╭─ INPUT DATA

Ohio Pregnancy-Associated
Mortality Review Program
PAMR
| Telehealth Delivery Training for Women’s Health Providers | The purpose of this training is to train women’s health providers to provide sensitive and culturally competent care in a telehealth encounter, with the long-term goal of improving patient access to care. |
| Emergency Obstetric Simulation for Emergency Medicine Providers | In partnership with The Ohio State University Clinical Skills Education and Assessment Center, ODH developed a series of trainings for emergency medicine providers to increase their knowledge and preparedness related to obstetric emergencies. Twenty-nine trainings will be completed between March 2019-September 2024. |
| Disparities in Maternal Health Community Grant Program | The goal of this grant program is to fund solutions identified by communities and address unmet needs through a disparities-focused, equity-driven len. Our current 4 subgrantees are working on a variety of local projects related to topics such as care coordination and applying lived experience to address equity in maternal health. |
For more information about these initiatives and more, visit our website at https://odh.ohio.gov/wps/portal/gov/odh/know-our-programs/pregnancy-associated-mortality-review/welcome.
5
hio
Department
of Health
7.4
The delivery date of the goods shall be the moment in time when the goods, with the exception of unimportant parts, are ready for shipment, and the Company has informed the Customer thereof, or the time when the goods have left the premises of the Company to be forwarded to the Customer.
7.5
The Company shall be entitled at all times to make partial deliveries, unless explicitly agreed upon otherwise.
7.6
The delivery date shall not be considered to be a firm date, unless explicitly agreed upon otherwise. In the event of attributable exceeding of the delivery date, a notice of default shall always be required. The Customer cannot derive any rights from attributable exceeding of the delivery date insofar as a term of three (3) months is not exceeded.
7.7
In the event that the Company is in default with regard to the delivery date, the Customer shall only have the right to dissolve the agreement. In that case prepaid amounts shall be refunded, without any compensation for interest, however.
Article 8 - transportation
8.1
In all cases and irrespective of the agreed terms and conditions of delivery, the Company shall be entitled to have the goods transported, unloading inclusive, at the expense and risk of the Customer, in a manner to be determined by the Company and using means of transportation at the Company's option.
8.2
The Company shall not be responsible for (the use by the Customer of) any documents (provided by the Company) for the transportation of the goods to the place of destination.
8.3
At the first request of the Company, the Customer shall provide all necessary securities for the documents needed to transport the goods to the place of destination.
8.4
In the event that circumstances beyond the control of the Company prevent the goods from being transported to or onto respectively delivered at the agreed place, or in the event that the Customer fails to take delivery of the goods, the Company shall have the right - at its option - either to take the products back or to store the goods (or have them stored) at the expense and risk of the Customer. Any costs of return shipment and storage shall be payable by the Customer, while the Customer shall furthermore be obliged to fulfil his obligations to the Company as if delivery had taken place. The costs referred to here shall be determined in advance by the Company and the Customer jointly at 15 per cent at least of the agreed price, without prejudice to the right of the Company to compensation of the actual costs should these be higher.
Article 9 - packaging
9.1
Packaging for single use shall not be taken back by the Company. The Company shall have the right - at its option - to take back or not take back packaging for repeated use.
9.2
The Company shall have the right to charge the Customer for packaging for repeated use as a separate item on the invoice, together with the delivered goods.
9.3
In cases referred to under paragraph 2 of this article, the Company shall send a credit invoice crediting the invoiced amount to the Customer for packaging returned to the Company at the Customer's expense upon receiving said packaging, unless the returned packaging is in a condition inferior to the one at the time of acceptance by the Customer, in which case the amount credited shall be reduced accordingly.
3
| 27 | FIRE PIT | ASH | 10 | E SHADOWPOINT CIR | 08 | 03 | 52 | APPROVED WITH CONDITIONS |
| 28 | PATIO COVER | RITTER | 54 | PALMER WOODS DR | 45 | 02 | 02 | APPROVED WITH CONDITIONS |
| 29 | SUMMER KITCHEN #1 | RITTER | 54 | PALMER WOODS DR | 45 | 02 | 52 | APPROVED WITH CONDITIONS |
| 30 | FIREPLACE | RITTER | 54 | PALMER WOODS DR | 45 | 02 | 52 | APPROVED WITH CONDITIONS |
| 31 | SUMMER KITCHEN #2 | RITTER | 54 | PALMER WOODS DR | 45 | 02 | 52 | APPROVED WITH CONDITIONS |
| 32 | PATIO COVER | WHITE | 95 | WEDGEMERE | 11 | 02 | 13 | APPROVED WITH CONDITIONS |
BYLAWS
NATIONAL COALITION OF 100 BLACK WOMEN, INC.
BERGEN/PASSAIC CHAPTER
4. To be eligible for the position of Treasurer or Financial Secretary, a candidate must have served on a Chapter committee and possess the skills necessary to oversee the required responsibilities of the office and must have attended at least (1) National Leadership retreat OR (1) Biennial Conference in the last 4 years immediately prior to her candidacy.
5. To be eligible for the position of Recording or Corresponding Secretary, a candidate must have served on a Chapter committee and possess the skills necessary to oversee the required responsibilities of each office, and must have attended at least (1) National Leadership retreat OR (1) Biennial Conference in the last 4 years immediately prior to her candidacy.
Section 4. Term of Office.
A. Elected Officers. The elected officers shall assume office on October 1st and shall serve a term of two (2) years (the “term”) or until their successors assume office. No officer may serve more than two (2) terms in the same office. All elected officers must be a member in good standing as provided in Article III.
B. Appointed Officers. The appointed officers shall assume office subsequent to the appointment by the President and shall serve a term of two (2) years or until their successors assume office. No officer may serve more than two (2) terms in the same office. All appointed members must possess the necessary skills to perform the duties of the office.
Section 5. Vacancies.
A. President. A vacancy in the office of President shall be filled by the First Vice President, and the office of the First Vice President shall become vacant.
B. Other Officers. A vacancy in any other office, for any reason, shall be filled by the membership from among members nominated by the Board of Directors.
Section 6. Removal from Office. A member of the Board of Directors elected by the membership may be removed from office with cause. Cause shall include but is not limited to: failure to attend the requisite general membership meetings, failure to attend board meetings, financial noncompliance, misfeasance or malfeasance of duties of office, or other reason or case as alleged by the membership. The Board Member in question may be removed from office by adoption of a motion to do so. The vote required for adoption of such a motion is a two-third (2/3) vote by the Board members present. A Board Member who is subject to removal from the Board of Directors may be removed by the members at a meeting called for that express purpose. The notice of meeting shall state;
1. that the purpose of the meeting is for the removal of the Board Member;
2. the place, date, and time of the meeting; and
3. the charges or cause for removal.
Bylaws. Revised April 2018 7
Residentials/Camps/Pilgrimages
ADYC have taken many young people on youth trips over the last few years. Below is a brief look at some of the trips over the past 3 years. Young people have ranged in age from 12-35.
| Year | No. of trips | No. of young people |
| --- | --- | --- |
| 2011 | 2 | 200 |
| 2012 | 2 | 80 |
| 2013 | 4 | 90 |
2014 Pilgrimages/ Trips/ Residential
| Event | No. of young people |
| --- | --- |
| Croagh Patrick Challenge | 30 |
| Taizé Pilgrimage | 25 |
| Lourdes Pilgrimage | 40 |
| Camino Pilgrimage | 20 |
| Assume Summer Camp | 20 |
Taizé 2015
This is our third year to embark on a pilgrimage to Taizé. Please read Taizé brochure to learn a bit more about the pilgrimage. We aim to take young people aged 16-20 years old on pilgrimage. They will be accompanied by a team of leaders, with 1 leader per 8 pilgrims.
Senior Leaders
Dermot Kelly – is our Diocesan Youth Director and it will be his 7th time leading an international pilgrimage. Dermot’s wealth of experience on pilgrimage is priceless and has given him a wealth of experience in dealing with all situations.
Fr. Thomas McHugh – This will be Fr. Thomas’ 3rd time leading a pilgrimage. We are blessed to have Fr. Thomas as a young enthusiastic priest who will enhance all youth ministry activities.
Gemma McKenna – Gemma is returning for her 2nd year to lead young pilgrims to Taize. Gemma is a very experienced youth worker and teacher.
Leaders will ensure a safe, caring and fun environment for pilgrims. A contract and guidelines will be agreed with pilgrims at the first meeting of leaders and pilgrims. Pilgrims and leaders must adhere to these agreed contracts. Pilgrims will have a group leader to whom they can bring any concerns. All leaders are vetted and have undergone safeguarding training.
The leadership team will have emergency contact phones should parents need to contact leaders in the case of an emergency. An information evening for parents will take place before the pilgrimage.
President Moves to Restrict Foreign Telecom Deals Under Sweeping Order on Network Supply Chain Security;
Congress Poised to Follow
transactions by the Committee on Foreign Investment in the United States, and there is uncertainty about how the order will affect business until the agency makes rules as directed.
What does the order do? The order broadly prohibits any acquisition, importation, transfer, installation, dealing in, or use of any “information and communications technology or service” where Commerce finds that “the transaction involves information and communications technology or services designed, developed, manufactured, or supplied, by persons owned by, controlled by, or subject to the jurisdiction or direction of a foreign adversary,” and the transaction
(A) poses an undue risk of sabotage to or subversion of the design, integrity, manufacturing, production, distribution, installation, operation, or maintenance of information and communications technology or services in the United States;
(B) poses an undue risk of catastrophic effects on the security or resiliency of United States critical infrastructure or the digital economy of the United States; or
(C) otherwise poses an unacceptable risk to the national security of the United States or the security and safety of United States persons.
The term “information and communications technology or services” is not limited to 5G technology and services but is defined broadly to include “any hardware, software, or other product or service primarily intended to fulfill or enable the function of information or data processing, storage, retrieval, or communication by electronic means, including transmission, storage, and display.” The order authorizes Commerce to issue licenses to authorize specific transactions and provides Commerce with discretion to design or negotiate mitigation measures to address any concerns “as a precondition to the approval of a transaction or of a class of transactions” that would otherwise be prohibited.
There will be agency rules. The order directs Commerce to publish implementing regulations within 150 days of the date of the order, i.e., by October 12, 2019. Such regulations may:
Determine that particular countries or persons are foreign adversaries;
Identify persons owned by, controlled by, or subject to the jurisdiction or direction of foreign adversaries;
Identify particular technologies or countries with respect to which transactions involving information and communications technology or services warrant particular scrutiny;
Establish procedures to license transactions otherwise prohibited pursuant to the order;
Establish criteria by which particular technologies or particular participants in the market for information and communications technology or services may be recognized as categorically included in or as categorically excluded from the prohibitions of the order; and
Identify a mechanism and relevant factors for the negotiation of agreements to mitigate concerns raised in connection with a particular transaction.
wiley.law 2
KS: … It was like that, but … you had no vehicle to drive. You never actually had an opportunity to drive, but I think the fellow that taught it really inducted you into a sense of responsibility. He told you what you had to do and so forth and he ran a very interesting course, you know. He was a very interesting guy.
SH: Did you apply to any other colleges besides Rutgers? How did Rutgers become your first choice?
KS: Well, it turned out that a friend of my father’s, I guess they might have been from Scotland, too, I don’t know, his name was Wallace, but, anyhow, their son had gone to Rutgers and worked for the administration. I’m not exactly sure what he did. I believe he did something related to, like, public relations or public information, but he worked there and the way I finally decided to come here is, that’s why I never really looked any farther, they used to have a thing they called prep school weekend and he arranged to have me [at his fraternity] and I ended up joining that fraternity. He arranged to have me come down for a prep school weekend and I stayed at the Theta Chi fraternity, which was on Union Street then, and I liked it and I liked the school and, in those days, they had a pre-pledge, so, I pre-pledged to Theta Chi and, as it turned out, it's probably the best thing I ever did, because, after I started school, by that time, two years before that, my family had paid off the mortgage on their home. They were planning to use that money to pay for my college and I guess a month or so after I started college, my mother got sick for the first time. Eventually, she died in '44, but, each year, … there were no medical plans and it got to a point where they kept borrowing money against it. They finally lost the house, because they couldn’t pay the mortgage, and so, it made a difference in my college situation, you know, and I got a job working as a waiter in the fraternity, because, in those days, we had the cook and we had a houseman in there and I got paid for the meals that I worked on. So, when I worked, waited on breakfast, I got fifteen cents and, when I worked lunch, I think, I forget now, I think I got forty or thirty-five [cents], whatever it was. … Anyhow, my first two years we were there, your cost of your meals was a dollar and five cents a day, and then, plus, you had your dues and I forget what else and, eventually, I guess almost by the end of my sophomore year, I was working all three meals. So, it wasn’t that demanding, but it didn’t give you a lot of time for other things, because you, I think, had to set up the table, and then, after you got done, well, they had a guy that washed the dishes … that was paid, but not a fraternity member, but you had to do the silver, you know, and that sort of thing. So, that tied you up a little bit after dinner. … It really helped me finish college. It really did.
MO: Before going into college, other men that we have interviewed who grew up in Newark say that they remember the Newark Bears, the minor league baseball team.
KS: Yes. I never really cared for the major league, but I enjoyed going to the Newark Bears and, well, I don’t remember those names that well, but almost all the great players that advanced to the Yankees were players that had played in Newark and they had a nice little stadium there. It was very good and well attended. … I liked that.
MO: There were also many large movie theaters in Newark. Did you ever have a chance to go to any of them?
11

╰─

● **EXERCISE DIRECTIONS**
Word for word, restate the listing above from its first line to the line with "access to care. |", keeping both.

● **EXERCISE RESPONSE**
Ohio Pregnancy-Associated
Mortality Review Program
PAMR
| Telehealth Delivery Training for Women’s Health Providers | The purpose of this training is to train women’s health providers to provide sensitive and culturally competent care in a telehealth encounter, with the long-term goal of improving patient access to care. |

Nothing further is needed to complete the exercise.